**REQUEST 1**
Reproduce each line of the entries recording clock time changes below exactly, and omit the picture lines.

**DOCUMENT PASSAGE**
+++
Using stereo tracking
From ARToolworks support library
About stereo tracking
ARToolKit is one of the few augmented reality tracking libraries with support for stereo tracking. What do we mean by stereo tracking? We mean that video streams from more than one camera can be simultaneously input into ARToolKit, and ARToolKit will extract tracking data from both video streams. When a tracked surface (a marker, a multimarker set, or a textured NFT surface) is in view of both cameras, the accuracy of tracking is potentially improved over the same tracking performed with a single camera.
Input from two cameras also provides the potential to display two images to the user, should that be appropriate, although it is perfectly permissible to display just one of the video streams while tracking from both.
In order to get improved tracking data from stereo camera input, each camera must be accurately calibrated (the lens calibrations) and the relationship between the two cameras (the stereo calibration) must be precisely known. Fortunately, ARToolKit provides easy-to-use utilities to help with these tasks, calib_camera and calib_stereo, respectively. However, it is generally not possible to use stereo tracking in situations where the cameras can move relative to each other during use. The expected scenario is a camera rig where the cameras are permanently mounted relative to each other, or are combined into a single physical housing.
Stereo tracking will likely at least double the data being processed by ARToolKit, at all stages of the tracking pipeline. This requires careful consideration of the system used for the tracking. Here are some questions to consider:
- Does the system have sufficient CPU and I/O resources to acquire two real-time video streams simultaneously?
- If you are using USB2 or Firewire cameras, can the I/O bus sustain adequate data transfer rates to get full frame rate at desired size from 2 cameras?
- Is the CPU sufficiently fast to track from two streams?
- Is sufficient system memory available for ARToolKit's buffers and data structures?
+++
**PROVIDED RECORDS**
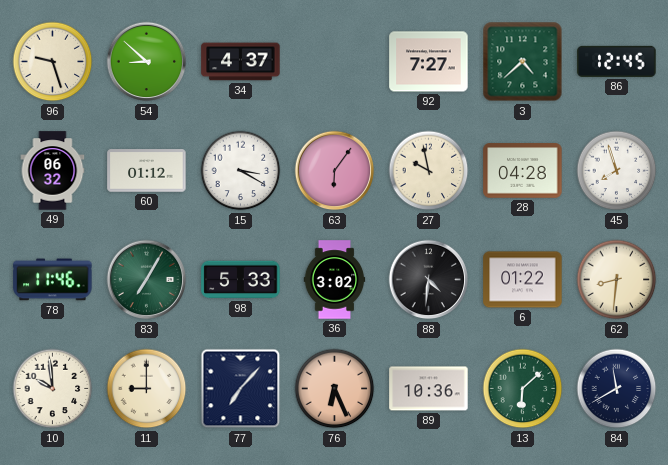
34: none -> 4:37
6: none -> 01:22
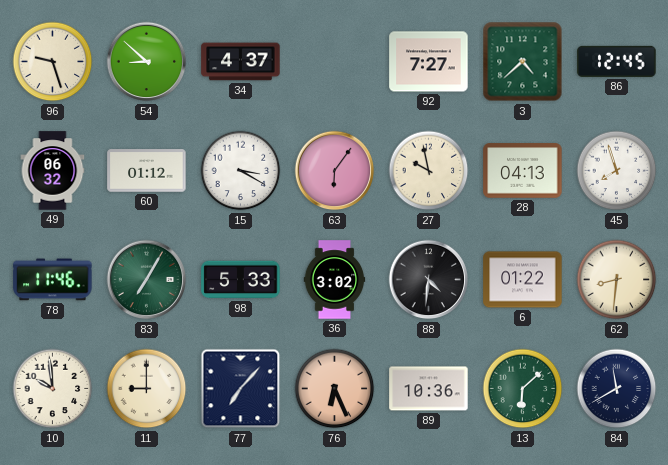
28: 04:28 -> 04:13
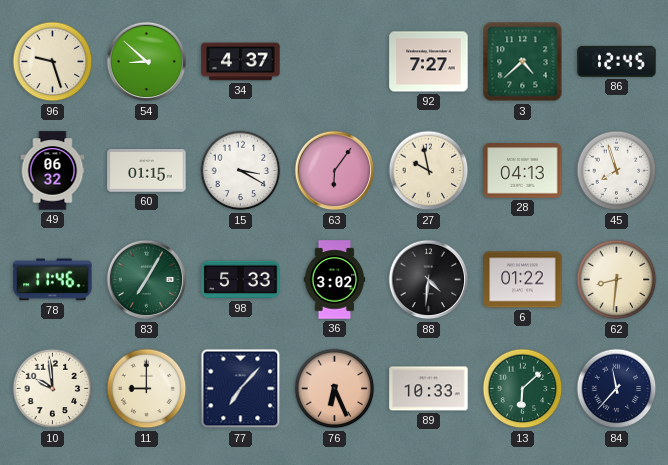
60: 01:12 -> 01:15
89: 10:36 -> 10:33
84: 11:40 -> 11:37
+++
**REQUEST 2**
Translate this sentence from the stereo tracking page into Spanish: "This requires careful consideration of the system used for the tracking."

**TASK RESULT 1**
34: none -> 4:37
6: none -> 01:22
28: 04:28 -> 04:13
60: 01:12 -> 01:15
89: 10:36 -> 10:33
84: 11:40 -> 11:37

**TASK RESULT 2**
Esto requiere una cuidadosa consideración del sistema utilizado para el seguimiento.